Phase 1 (2.1+): Stabilization

  • Core fields stabilize
  • Backward-compatible additions only
  • Deprecation warnings for breaking changes (2 releases ahead)

Phase 2 (2.2+): Community-ready

  • Strict versioning (SemVer for schemas)
  • Migration scripts for all breaking changes
  • Validation tooling (mlxk report validate)

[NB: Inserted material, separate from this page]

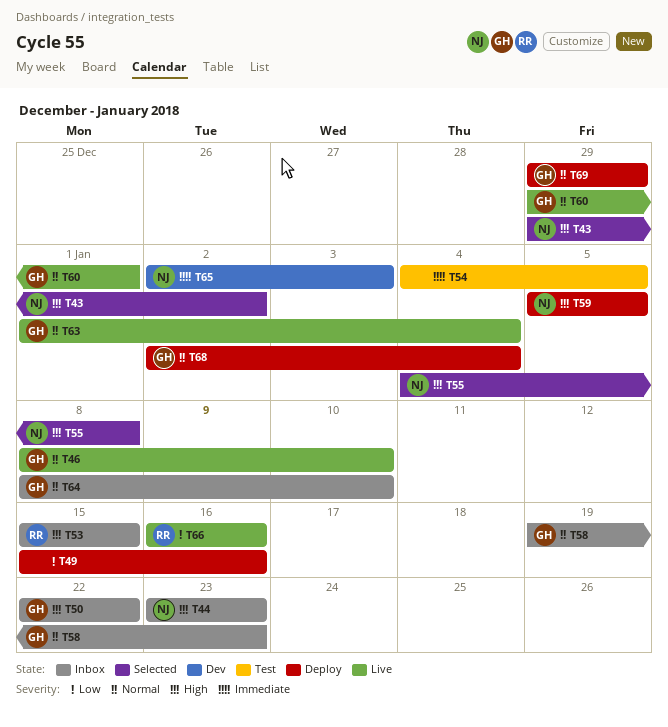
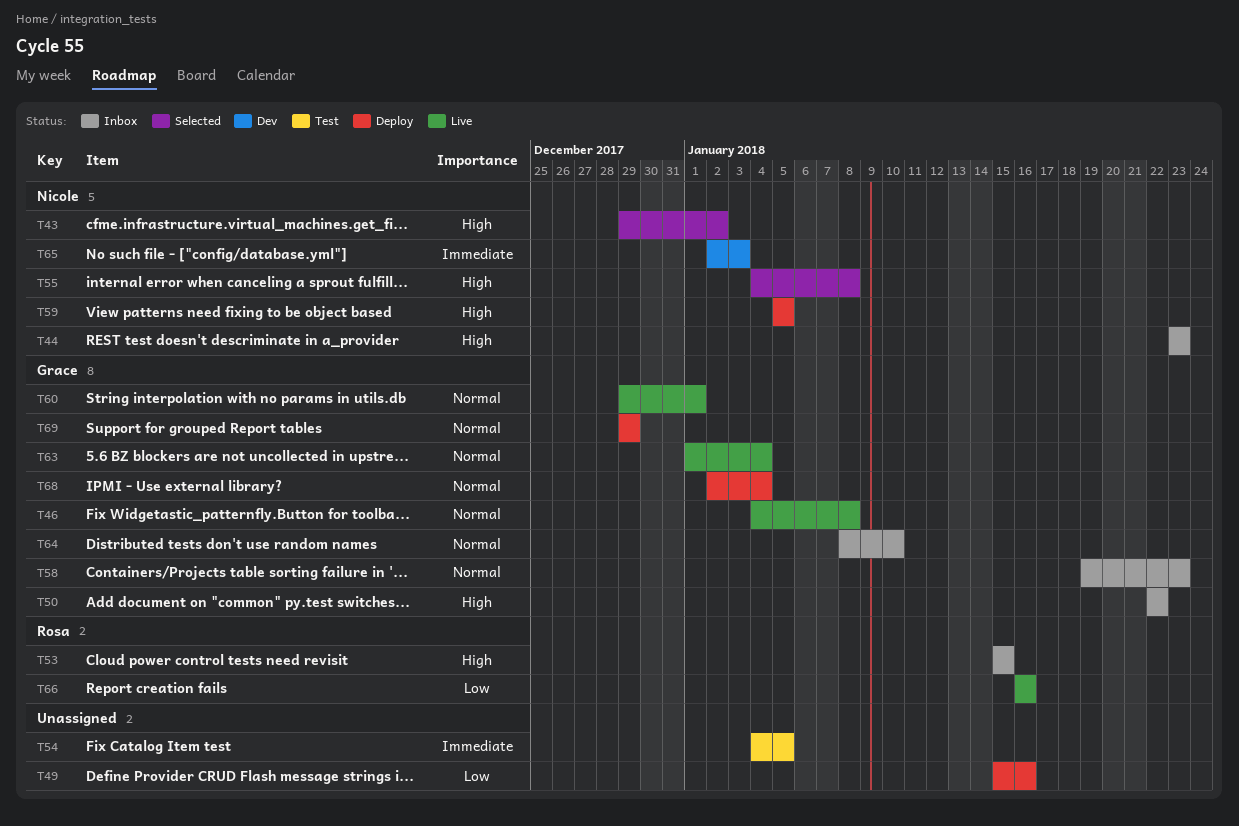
T46, start: Jan 8 -> Jan 4
T46, due: Jan 10 -> Jan 8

Phase 3 (2.3+): Production

  • No breaking changes without major version bump
  • Formal governance (review process, audit log)
  • Long-term support (LTS) for stable schema versions

Deprecation Process (Phase 2+)

  1. Announcement: Deprecation warning in schema, docs, and CLI
  2. Grace Period: 2 releases (e.g., 2.2 → 2.3 → 2.4)
  3. Migration Tools: mlxk report migrate auto-upgrades
  4. Breaking Change: New major version (e.g., 2.0.0 → 3.0.0)
  5. Legacy Support: Old reports remain queryable (read-only)

Contributing

Schema evolution is driven by empirical data:

  1. Collect reports with current schema
  2. Analyze: What fields are useful? What's missing?
  3. Propose changes in GitHub issues (with data evidence)
  4. Iterate in next schema version

Rule: Schema follows data, not speculation.